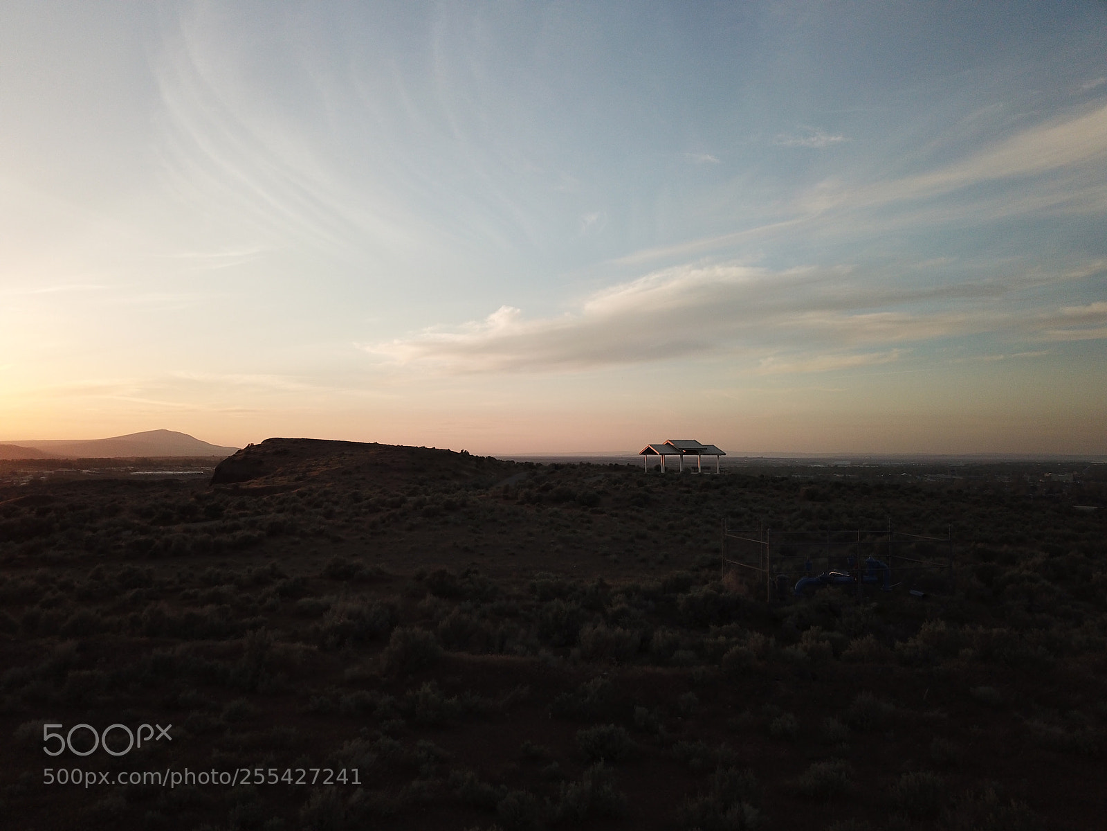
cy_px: 416
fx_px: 831
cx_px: 554
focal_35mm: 26
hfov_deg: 67.3
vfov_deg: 53.1
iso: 140
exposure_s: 1/120
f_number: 2.2
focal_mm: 4.73
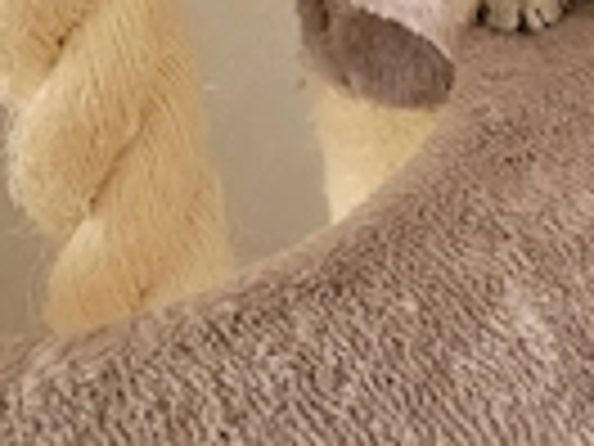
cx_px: 639
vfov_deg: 17.1
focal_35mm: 79
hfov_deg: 23.3
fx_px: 1356
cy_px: -203
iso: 250
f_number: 1.8
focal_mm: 5.4
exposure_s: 1/50
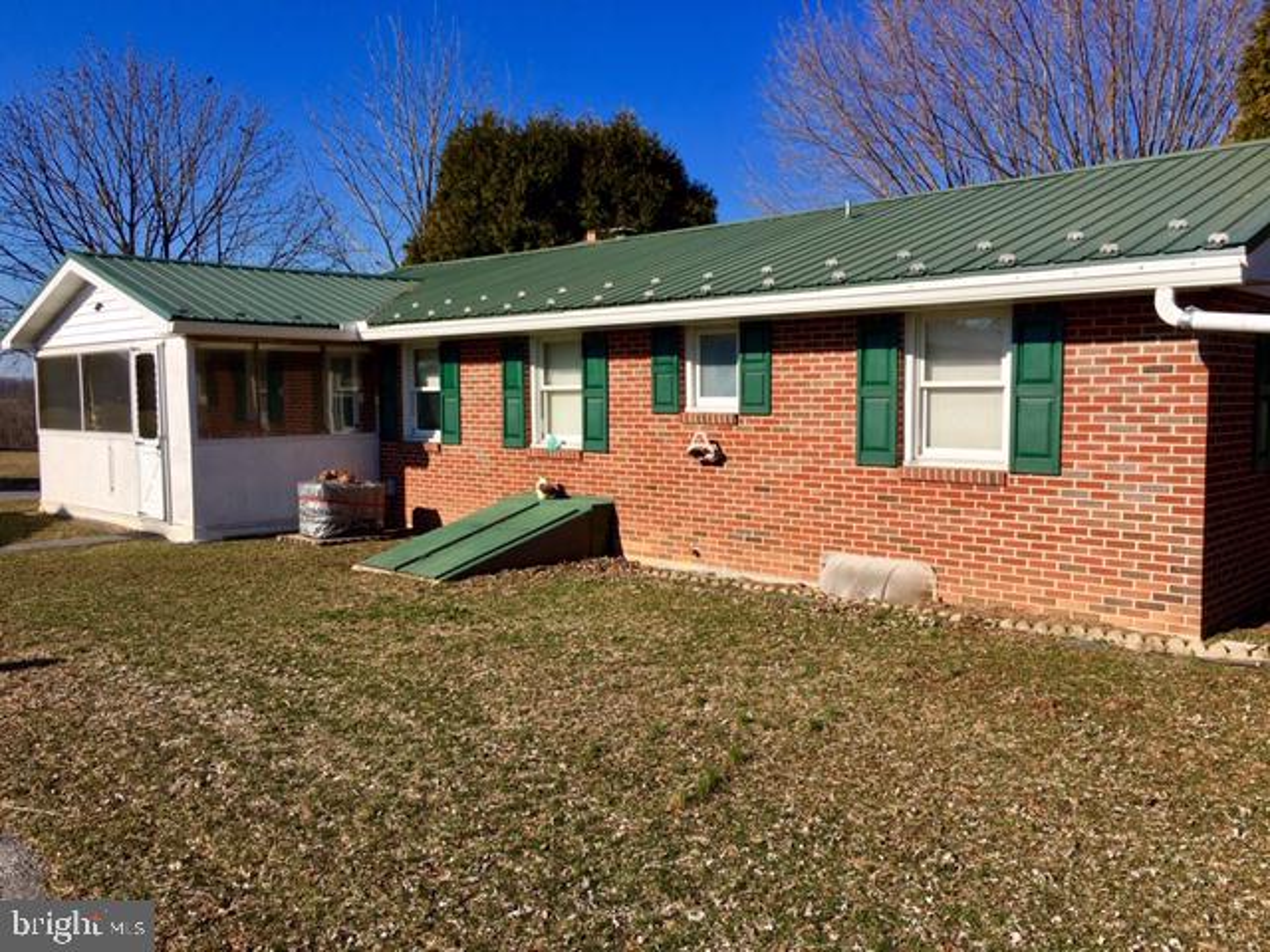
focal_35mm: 29
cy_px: 476
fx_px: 1064
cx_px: 635
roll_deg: -0.4
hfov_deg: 61.7
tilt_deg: -3.0
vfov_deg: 48.2
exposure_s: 1/2024
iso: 25
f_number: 2.2
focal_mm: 4.15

▬▬▬▬▬▬▬▬▬▬

• REQUIRED ACTION:
Copy the listing above exactly, minus the pictures.

• OUTPUT FOR THIS EXERCISE:
cy_px: 416
fx_px: 831
cx_px: 554
focal_35mm: 26
hfov_deg: 67.3
vfov_deg: 53.1
iso: 140
exposure_s: 1/120
f_number: 2.2
focal_mm: 4.73
cx_px: 639
vfov_deg: 17.1
focal_35mm: 79
hfov_deg: 23.3
fx_px: 1356
cy_px: -203
iso: 250
f_number: 1.8
focal_mm: 5.4
exposure_s: 1/50
focal_35mm: 29
cy_px: 476
fx_px: 1064
cx_px: 635
roll_deg: -0.4
hfov_deg: 61.7
tilt_deg: -3.0
vfov_deg: 48.2
exposure_s: 1/2024
iso: 25
f_number: 2.2
focal_mm: 4.15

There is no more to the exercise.